Il y a des artistes au sujet desquels je me dis que s'ils n'avaient pas la pratique artistique comme exutoire, ils finiraient sûrement à l'asile. Cronenberg en fait partie, pratiquement en tête de liste.
Non, mais sincèrement, quand on regarde sa filmographie, surtout dans ces années 80, on sombre dans la folie à l'état brut, avec des images qui frôlent l'obsession et des thématiques de malades.
La Mouche, c'est le film qui m'a fait découvrir le cinéaste canadien, et sans doute celui qui est responsable de mon amour pour le cinéma d'horreur (sauf que c'est quand même très rare de tomber sur des oeuvres de ce niveau). Bien entendu, c'est le remake d'un classique des années 50, La Mouche Noire, mais c'est un bon remake : au lieu de se contenter de moderniser l'histoire, Cronenberg adapte le scénario à ses problématiques personnelles. Là où, dans le film originel, la transformation se faisait d'un coup et on était confronté à l'horreur d'une situation inhumaine, ici, Cronenberg insiste sur les détails de cette transformation.
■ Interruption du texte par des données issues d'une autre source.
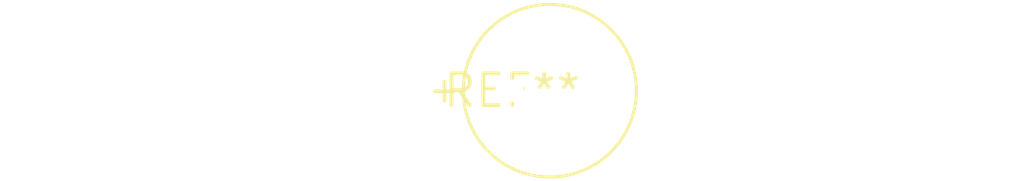
<source format=kicad_pcb>
(kicad_pcb (version 20240108) (generator pcbnew)

  (general
    (thickness 1.6)
  )

  (paper "A4")
  (layers
    (0 "F.Cu" signal)
    (31 "B.Cu" signal)
    (32 "B.Adhes" user "B.Adhesive")
    (33 "F.Adhes" user "F.Adhesive")
    (34 "B.Paste" user)
    (35 "F.Paste" user)
    (36 "B.SilkS" user "B.Silkscreen")
    (37 "F.SilkS" user "F.Silkscreen")
    (38 "B.Mask" user)
    (39 "F.Mask" user)
    (40 "Dwgs.User" user "User.Drawings")
    (41 "Cmts.User" user "User.Comments")
    (42 "Eco1.User" user "User.Eco1")
    (43 "Eco2.User" user "User.Eco2")
    (44 "Edge.Cuts" user)
    (45 "Margin" user)
    (46 "B.CrtYd" user "B.Courtyard")
    (47 "F.CrtYd" user "F.Courtyard")
    (48 "B.Fab" user)
    (49 "F.Fab" user)
    (50 "User.1" user)
    (51 "User.2" user)
    (52 "User.3" user)
    (53 "User.4" user)
    (54 "User.5" user)
    (55 "User.6" user)
    (56 "User.7" user)
    (57 "User.8" user)
    (58 "User.9" user)
  )

  (setup
    (pad_to_mask_clearance 0)
    (pcbplotparams
      (layerselection 0x00010fc_ffffffff)
      (plot_on_all_layers_selection 0x0000000_00000000)
      (disableapertmacros false)
      (usegerberextensions false)
      (usegerberattributes false)
      (usegerberadvancedattributes false)
      (creategerberjobfile false)
      (dashed_line_dash_ratio 12.000000)
      (dashed_line_gap_ratio 3.000000)
      (svgprecision 4)
      (plotframeref false)
      (viasonmask false)
      (mode 1)
      (useauxorigin false)
      (hpglpennumber 1)
      (hpglpenspeed 20)
      (hpglpendiameter 15.000000)
      (dxfpolygonmode false)
      (dxfimperialunits false)
      (dxfusepcbnewfont false)
      (psnegative false)
      (psa4output false)
      (plotreference false)
      (plotvalue false)
      (plotinvisibletext false)
      (sketchpadsonfab false)
      (subtractmaskfromsilk false)
      (outputformat 1)
      (mirror false)
      (drillshape 1)
      (scaleselection 1)
      (outputdirectory "")
    )
  )

  (net 0 "")

  (footprint "MagneticBuzzer_Kobitone_254-EMB73-RO" (layer "F.Cu") (at 0 0))

)

</source>
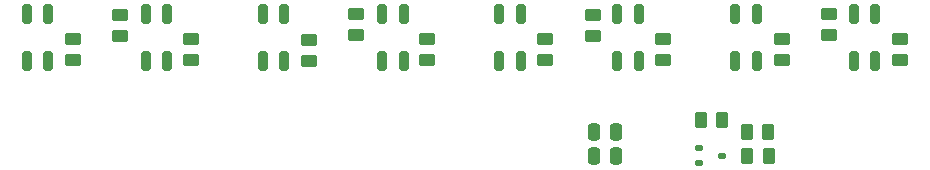
<source format=gbr>
%TF.GenerationSoftware,KiCad,Pcbnew,8.0.7*%
%TF.CreationDate,2025-03-24T20:12:37+10:00*%
%TF.ProjectId,Sensor_array,53656e73-6f72-45f6-9172-7261792e6b69,rev?*%
%TF.SameCoordinates,Original*%
%TF.FileFunction,Paste,Top*%
%TF.FilePolarity,Positive*%
%FSLAX46Y46*%
G04 Gerber Fmt 4.6, Leading zero omitted, Abs format (unit mm)*
G04 Created by KiCad (PCBNEW 8.0.7) date 2025-03-24 20:12:37*
%MOMM*%
%LPD*%
G01*
G04 APERTURE LIST*
G04 Aperture macros list*
%AMRoundRect*
0 Rectangle with rounded corners*
0 $1 Rounding radius*
0 $2 $3 $4 $5 $6 $7 $8 $9 X,Y pos of 4 corners*
0 Add a 4 corners polygon primitive as box body*
4,1,4,$2,$3,$4,$5,$6,$7,$8,$9,$2,$3,0*
0 Add four circle primitives for the rounded corners*
1,1,$1+$1,$2,$3*
1,1,$1+$1,$4,$5*
1,1,$1+$1,$6,$7*
1,1,$1+$1,$8,$9*
0 Add four rect primitives between the rounded corners*
20,1,$1+$1,$2,$3,$4,$5,0*
20,1,$1+$1,$4,$5,$6,$7,0*
20,1,$1+$1,$6,$7,$8,$9,0*
20,1,$1+$1,$8,$9,$2,$3,0*%
G04 Aperture macros list end*
%ADD10RoundRect,0.250000X0.450000X-0.262500X0.450000X0.262500X-0.450000X0.262500X-0.450000X-0.262500X0*%
%ADD11RoundRect,0.250000X-0.450000X0.262500X-0.450000X-0.262500X0.450000X-0.262500X0.450000X0.262500X0*%
%ADD12RoundRect,0.197500X-0.197500X-0.632500X0.197500X-0.632500X0.197500X0.632500X-0.197500X0.632500X0*%
%ADD13RoundRect,0.250000X0.262500X0.450000X-0.262500X0.450000X-0.262500X-0.450000X0.262500X-0.450000X0*%
%ADD14RoundRect,0.250000X0.250000X0.475000X-0.250000X0.475000X-0.250000X-0.475000X0.250000X-0.475000X0*%
%ADD15RoundRect,0.112500X-0.237500X0.112500X-0.237500X-0.112500X0.237500X-0.112500X0.237500X0.112500X0*%
G04 APERTURE END LIST*
D10*
%TO.C,R3*%
X152000000Y-85912500D03*
X152000000Y-84087500D03*
%TD*%
D11*
%TO.C,R6*%
X178000000Y-86087500D03*
X178000000Y-87912500D03*
%TD*%
D12*
%TO.C,U7*%
X144100000Y-84000000D03*
X144100000Y-88000000D03*
X145900000Y-88000000D03*
X145900000Y-84000000D03*
%TD*%
D13*
%TO.C,R5*%
X163000000Y-93000000D03*
X161175000Y-93000000D03*
%TD*%
D10*
%TO.C,R1*%
X112000000Y-85912500D03*
X112000000Y-84087500D03*
%TD*%
D12*
%TO.C,U3*%
X124100000Y-84000000D03*
X124100000Y-88000000D03*
X125900000Y-88000000D03*
X125900000Y-84000000D03*
%TD*%
%TO.C,U2*%
X114200000Y-84000000D03*
X114200000Y-88000000D03*
X116000000Y-88000000D03*
X116000000Y-84000000D03*
%TD*%
D14*
%TO.C,C1*%
X154000000Y-96000000D03*
X152100000Y-96000000D03*
%TD*%
D12*
%TO.C,U1*%
X104100000Y-84000000D03*
X104100000Y-88000000D03*
X105900000Y-88000000D03*
X105900000Y-84000000D03*
%TD*%
D14*
%TO.C,C2*%
X154000000Y-94000000D03*
X152100000Y-94000000D03*
%TD*%
D12*
%TO.C,U10*%
X174100000Y-84000000D03*
X174100000Y-88000000D03*
X175900000Y-88000000D03*
X175900000Y-84000000D03*
%TD*%
D10*
%TO.C,R4*%
X172000000Y-85825000D03*
X172000000Y-84000000D03*
%TD*%
D13*
%TO.C,R15*%
X166862500Y-94000000D03*
X165037500Y-94000000D03*
%TD*%
%TO.C,R14*%
X166912500Y-96000000D03*
X165087500Y-96000000D03*
%TD*%
D11*
%TO.C,R13*%
X118000000Y-86087500D03*
X118000000Y-87912500D03*
%TD*%
D15*
%TO.C,Q1*%
X161000000Y-95350000D03*
X161000000Y-96650000D03*
X163000000Y-96000000D03*
%TD*%
D10*
%TO.C,R2*%
X132000000Y-85825000D03*
X132000000Y-84000000D03*
%TD*%
D12*
%TO.C,U9*%
X164100000Y-84000000D03*
X164100000Y-88000000D03*
X165900000Y-88000000D03*
X165900000Y-84000000D03*
%TD*%
%TO.C,U8*%
X154100000Y-84000000D03*
X154100000Y-88000000D03*
X155900000Y-88000000D03*
X155900000Y-84000000D03*
%TD*%
D11*
%TO.C,R8*%
X148000000Y-86087500D03*
X148000000Y-87912500D03*
%TD*%
%TO.C,R12*%
X108000000Y-86087500D03*
X108000000Y-87912500D03*
%TD*%
%TO.C,R9*%
X158000000Y-86087500D03*
X158000000Y-87912500D03*
%TD*%
%TO.C,R7*%
X168000000Y-86087500D03*
X168000000Y-87912500D03*
%TD*%
D12*
%TO.C,U6*%
X134200000Y-84000000D03*
X134200000Y-88000000D03*
X136000000Y-88000000D03*
X136000000Y-84000000D03*
%TD*%
D11*
%TO.C,R10*%
X128000000Y-86175000D03*
X128000000Y-88000000D03*
%TD*%
%TO.C,R11*%
X138000000Y-86087500D03*
X138000000Y-87912500D03*
%TD*%
M02*

</source>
Il nous en montre les moindres changements, petits à petits. ça commence par une plus grande capacité physique, et ça se termine par un dégueulis de suc gastrique pour pré-digérer sa victime. Cette attention maniaque aux moindres détails est grandement responsable de l'horreur qui se dégage du film : le réalisateur de Scanners ou Chromosome 3 à toujours apporté une attention particulière aux infimes changements. Sa caméra ne nous épargne rien, ni les ongles arrachés, ni les dents qui tombent, ni les mystérieux poils, etc.
Mais la force de La Mouche, ce qui en fait un film emblématique du cinéma de Cronenberg (la porte d'entrée idéale pour sa filmographie, selon moi), c'est qu'il ne se contente pas de faire de l'horreur pour le plaisir de montrer des trucs gerbants à l'écran. Chez lui, l'horreur se met au service d'une réflexion sur l'humanité, sur ce qui fait de nous des humains. Cronenberg explore les limites du genre humain et nous questionne sur ce qui nous constitue. Un humain, n'est-ce qu'un amas plus ou moins organisé de cellules ? Ne sommes-nous que chair et sang ? La scène de la téléportation loupée du singe met à nu le côté charnel des animaux. Or, l'un des symboles évidents du film est de rappeler que l'humain est un animal. Donc charnel. Mais sommes-nous autre chose que ce tas sanguinolent ? Qu'est-ce qui ferait de nous des êtres différents ? Les gênes qui nous composent ne sont-ils pas identiques avec d'autres espèces ?
En nous questionnant sur les limites de l'humain, Cronenberg n'hésite pas, comme dans d'autres films, à montrer le méta-humain. Après Videodrome, Scanners ou Chromosome 3, et avant ExistenZ, La Mouche nous montre une humanité en voie de transformation, de mutation. vers une réalité supérieure ? Le cinéaste nous rappelle que nous sommes le fruit d'une évolution et que nous évoluons nous-mêmes en permanence. D'ailleurs, Brundle pense bien qu'une des solutions à son problème est de partager ses gênes avec d'autres humains, de créer d'autres hommes-mouches.
La Mouche est sûrement LE film emblématique du cinéma de Cronenberg (plus tellement ce qu'il fait de nos jours, mais ce qu'il a fait pendant une grande partie de sa carrière), pas forcément le meilleur, mais le plus représentatif de ses obsessions et de son talent. La durée courte du film lui permet d'avoir constamment un rythme rapide : aucun temps mort. L'action commence dès la première scène, et le réalisateur ménage quelques ellipses pour éviter les répétitions. Les acteurs sont très bons, l'emploi des maquillages et autres machineries est absolument remarquable. Mais Cronenberg sait avant tout instaurer une ambiance. Son film est un véritable cauchemar éveillé qui marque d'une façon indélébile ses spectateurs.